* [Source extract]
Part of what I hope to accomplish with this series is to make more concrete the nebulous notion of “trade-offs” that gets brought up any time program design comes up. So far I have brought up what I think are two of the most important ideas:

  1. The most fundamental trade-off in abstraction design is power vs properties. And we humans seem to have a common bias towards more power, when getting the right properties is almost always more important. Adding a property limits power, though. Get comfortable with the idea! :)
  2. The most fundamental piece of context is whether we’re designing on a system boundary. Most “rules” apply on a system boundary, where the code can’t be fixed later because it’d break external users. Outside of system boundaries, you can always fix mistakes later, so “small, simple, clear, direct” can outweigh adherence to rules.

I’ve also mentioned that part of my thesis is that our languages don’t do us any favors because they routinely do not fully embrace both objects and data distinctly. (If you want to bring up certain languages, you’ll probably find mention of them in that post, and stay tuned for future posts!) I’m going to make more than a few justifications for this over time, but today will be the first big one.

* [What to work on] According to the program design excerpt, what is the most fundamental trade-off in abstraction design? The material after this point is separate from the program design excerpt.

* [Dataset items]
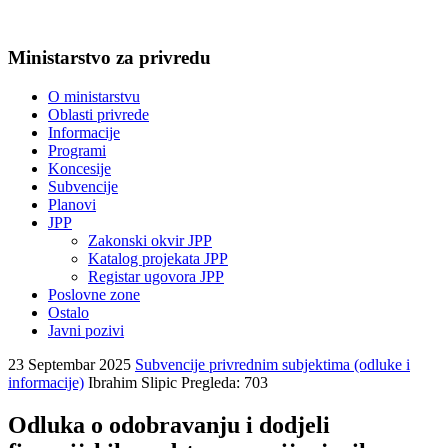
Ministarstvo za privredu
O ministarstvu
Oblasti privrede
Informacije
Programi
Koncesije
Subvencije
Planovi
JPP
Zakonski okvir JPP
Katalog projekata JPP
Registar ugovora JPP
Poslovne zone
Ostalo
Javni pozivi
23 Septembar 2025
Subvencije privrednim subjektima (odluke i
informacije)
Ibrahim Slipic
Pregleda: 703
Odluka o odobravanju i dodjeli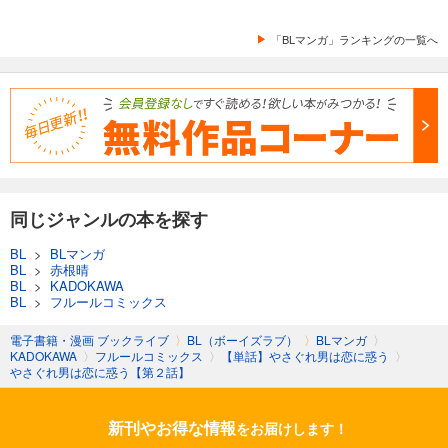
「BLマンガ」ランキングの一覧へ
同じジャンルの本を探す
BL
>
BLマンガ
BL
>
赤根晴
BL
>
KADOKAWA
BL
>
フルールコミックス
電子書籍・漫画 ブックライブ
〉
BL（ボーイズラブ）
〉
BLマンガ
〉
KADOKAWA
〉
フルールコミックス
〉
【単話】やさぐれ男は恋に惑う
〉
やさぐれ男は恋に惑う【第２話】
新刊やお得な情報
をお届けします！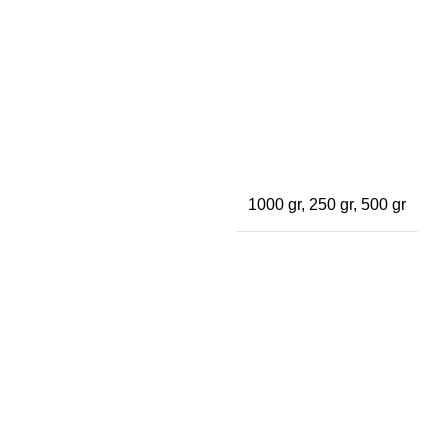
1000 gr, 250 gr, 500 gr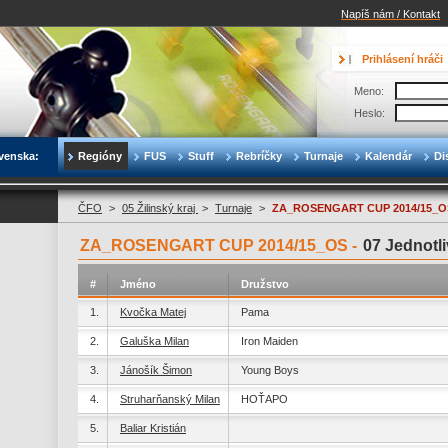
Napíš nám / Kontakt
Prihlásení hráči
Meno:
Heslo:
venska:
Regióny
FUS
Stuff
Rebríčky
Turnaje
Kalendár
Di
ČFO
>
05 Žilinský kraj
>
Turnaje
>
ZA_ROSENGART CUP 2014/15_O
ZA_ROSENGART CUP 2014/15_OS -
07 Jednotli
#
Jméno
Družstvo
1.
Kvočka Matej
Pama
2.
Galuška Milan
Iron Maiden
3.
Jánošík Šimon
Young Boys
4.
Struharňanský Milan
HOŤAPO
5.
Baliar Kristián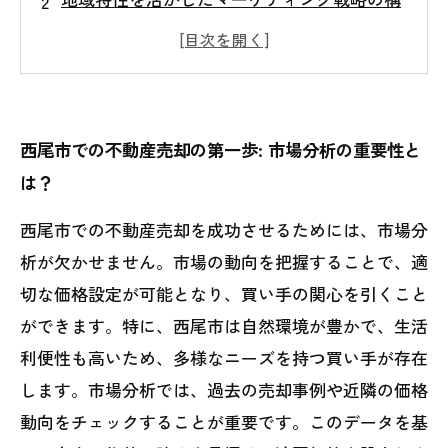
築
成功する価格設定のコツ: 相場を見極める方
法
内覧時のポイント: 買い手の心をつかむため
西尾市での不動産売却の第一歩: 市場分析の重要性と
に
は？
西尾市の魅力を最大限に引き出す不動産アピ
西尾市での不動産売却を成功させるためには、市場分
ール術
析が欠かせません。市場の動向を把握することで、適
実際の成功事例から学ぶ: 売却成功の秘訣
切な価格設定が可能となり、買い手の関心を引くこと
あなたの不動産売却を成功に導くための総ま
ができます。特に、西尾市は自然環境が豊かで、生活
とめ
利便性も高いため、多様なニーズを持つ買い手が存在
します。市場分析では、過去の売却事例や近隣の価格
動向をチェックすることが重要です。このデータを基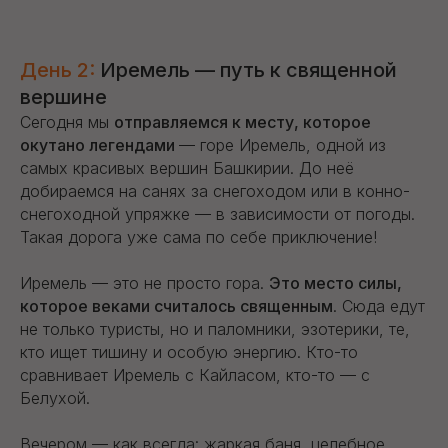
День 2:
Иремель — путь к священной
вершине
Сегодня мы
отправляемся к месту, которое
окутано легендами
— горе Иремель, одной из
самых красивых вершин Башкирии. До неё
добираемся на санях за снегоходом или в конно-
снегоходной упряжке — в зависимости от погоды.
Такая дорога уже сама по себе приключение!
Иремель — это не просто гора.
Это место силы,
которое веками считалось священным
. Сюда едут
не только туристы, но и паломники, эзотерики, те,
кто ищет тишину и особую энергию. Кто-то
сравнивает Иремель с Кайласом, кто-то — с
Белухой.
Вечером — как всегда: жаркая баня, целебное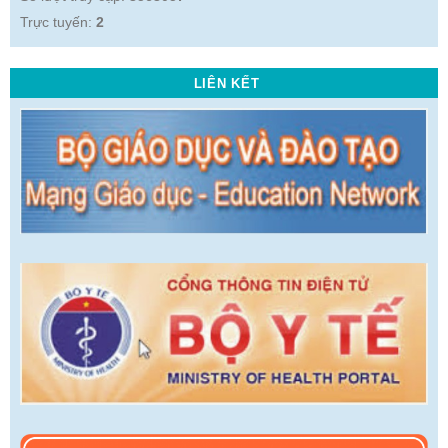
Trực tuyến:
2
LIÊN KẾT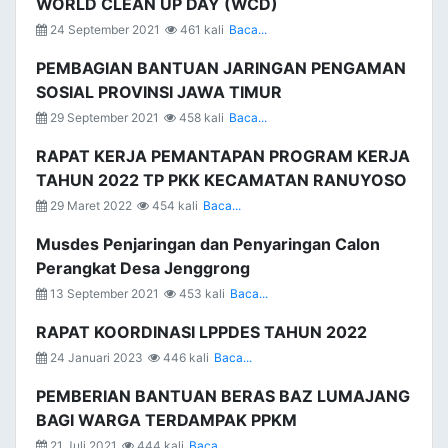
WORLD CLEAN UP DAY (WCD)
24 September 2021
461 kali
Baca...
PEMBAGIAN BANTUAN JARINGAN PENGAMAN
SOSIAL PROVINSI JAWA TIMUR
29 September 2021
458 kali
Baca...
RAPAT KERJA PEMANTAPAN PROGRAM KERJA
TAHUN 2022 TP PKK KECAMATAN RANUYOSO
29 Maret 2022
454 kali
Baca...
Musdes Penjaringan dan Penyaringan Calon
Perangkat Desa Jenggrong
13 September 2021
453 kali
Baca...
RAPAT KOORDINASI LPPDES TAHUN 2022
24 Januari 2023
446 kali
Baca...
PEMBERIAN BANTUAN BERAS BAZ LUMAJANG
BAGI WARGA TERDAMPAK PPKM
21 Juli 2021
444 kali
Baca...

* [Solution to the exercise] Power versus properties.